COMPLETE THE FOLLOWING:
• A. In the audio review essay, copy the passage that begins at the words "Over the past" and stops after the words "possible, are best.".
• B. According to the audio review essay, what does the 'other' side treat as the minimum requirement for a proper review?
• C. In the audio review essay, why does the writer remain unpersuaded by the evidence about faulty senses and the placebo effect?

STUDY TEXT:

▼

Over the past year or so, I have been carrying on a sometimes friendly, sometimes not, conversation with some of my colleagues on the U-HUG - the Unofficial Harbeth Users Group - about what constitutes a proper audio review. The 'other' side argues that personal impressions, subjective observations - no matter how carefully made - are of no use unless they are fortified and confirmed by more objective means. Blind tests are the minimum requirement; instrumental measurements, where possible, are best.
I have responded with some variation on the following: If my personal observations, which are what most listeners who are reading my reviews base their judgments on, are consistent over time but are contradicted, or at least not confirmed, by measurements and blind tests, which shall I consider definitive? I have argued that it is sometimes easier to be fooled in a test than in a listening session - especially one as disorienting as a one-shot blind one. I think it might be possible, I concluded shockingly, for a very clever woman, in the dark, to convince me that she's my wife - provided she kept her mouth shut and the 'test' didn't last too long. So when the lights come on and the ruse is discovered, do I divorce my wife based on the 'objective' evidence of the 'blind' test?
The 'other' side responds with evidence of how faulty our senses are, how powerful is 'the placebo effect,' how we are likely to hear what we expect to hear, not hear what we don't want to hear. But granting all of this - and I do - I am not persuaded. I am mainly not persuaded that nature could have seen any competitive advantage in providing us with senses that are not
generally dependable over time. But I am willing to grant the opposition one concession. While I do not believe that the various 'objective' means for evaluating audio components are as useful, dependable, or valuable as sustained critical listening by
a listener who has decent aural memory and a reasonably long attention span, I do believe that 'subjective' means need some sort of grounding if the listener pretends to listen on behalf of others, that is, to review. What I propose as the grounding is the transparency of the reviewer.

▲

(Saved entries)
▼

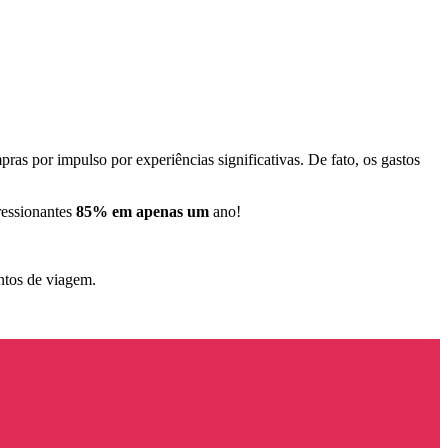
 por impulso por experiências significativas. De fato, os gastos
ressionantes
85% em apenas um
ano!
entos de viagem.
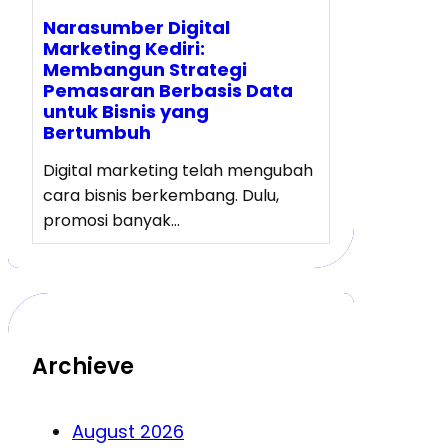
Narasumber Digital
Marketing Kediri:
Membangun Strategi
Pemasaran Berbasis Data
untuk Bisnis yang
Bertumbuh
Digital marketing telah mengubah
cara bisnis berkembang. Dulu,
promosi banyak…
Archieve
August 2026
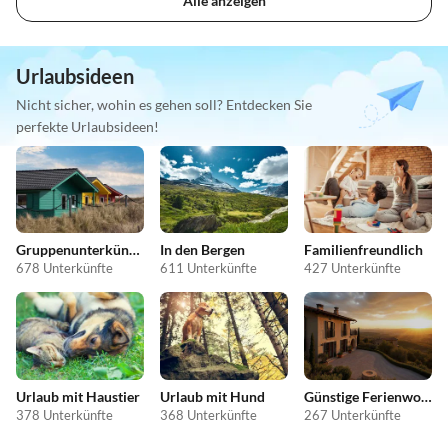
Alle anzeigen
Urlaubsideen
Nicht sicher, wohin es gehen soll? Entdecken Sie
perfekte Urlaubsideen!
Gruppenunterkünfte
In den Bergen
Familienfreundlich
678 Unterkünfte
611 Unterkünfte
427 Unterkünfte
Urlaub mit Haustier
Urlaub mit Hund
Günstige Ferienwohnungen
378 Unterkünfte
368 Unterkünfte
267 Unterkünfte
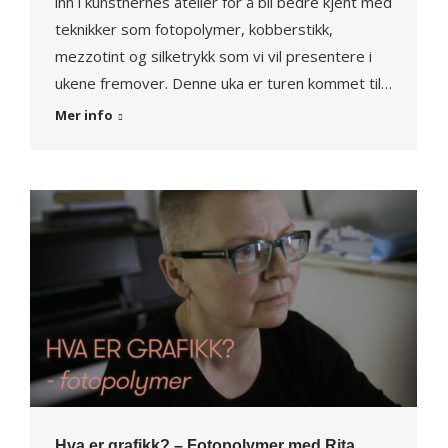
inn i kunstnernes atelier for å bli bedre kjent med
teknikker som fotopolymer, kobberstikk,
mezzotint og silketrykk som vi vil presentere i
ukene fremover. Denne uka er turen kommet til…
Mer info
Hva er grafikk? – Fotopolymer med Rita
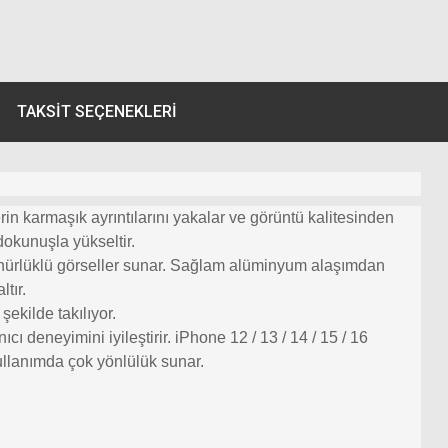
TAKSIT SEÇENEKLERI
rin karmaşık ayrıntılarını yakalar ve görüntü kalitesinden
 dokunuşla yükseltir.
zünürlüklü görseller sunar. Sağlam alüminyum alaşımdan
tır.
şekilde takılıyor.
deneyimini iyileştirir. iPhone 12 / 13 / 14 / 15 / 16
kullanımda çok yönlülük sunar.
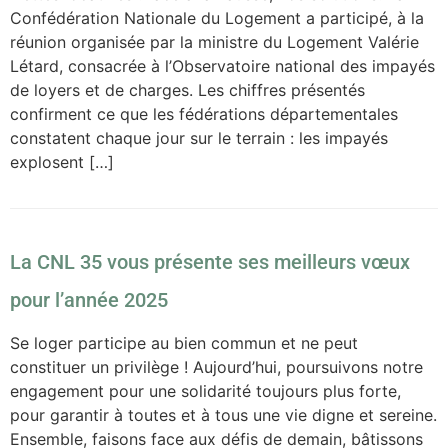
Confédération Nationale du Logement a participé, à la
réunion organisée par la ministre du Logement Valérie
Létard, consacrée à l’Observatoire national des impayés
de loyers et de charges. Les chiffres présentés
confirment ce que les fédérations départementales
constatent chaque jour sur le terrain : les impayés
explosent […]
La CNL 35 vous présente ses meilleurs vœux
pour l’année 2025
Se loger participe au bien commun et ne peut
constituer un privilège ! Aujourd’hui, poursuivons notre
engagement pour une solidarité toujours plus forte,
pour garantir à toutes et à tous une vie digne et sereine.
Ensemble, faisons face aux défis de demain, bâtissons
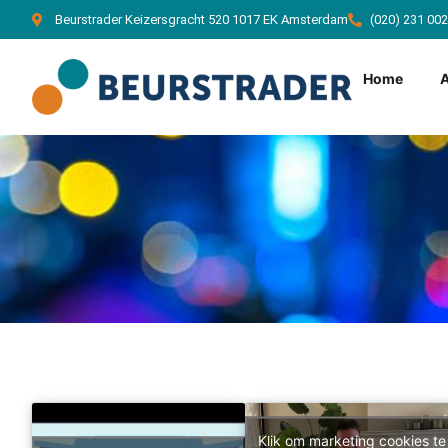
Beurstrader Keizersgracht 520 1017 EK Amsterdam
(020) 231 00
Home
Klik om marketing cookies te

▲

ANSWER SET:
• A.
Over the past year or so, I have been carrying on a sometimes friendly, sometimes not, conversation with some of my colleagues on the U-HUG - the Unofficial Harbeth Users Group - about what constitutes a proper audio review. The 'other' side argues that personal impressions, subjective observations - no matter how carefully made - are of no use unless they are fortified and confirmed by more objective means. Blind tests are the minimum requirement; instrumental measurements, where possible, are best.

• B. Blind tests.

• C. The writer doubts that nature could have seen any competitive advantage in giving us senses that are not generally dependable over time.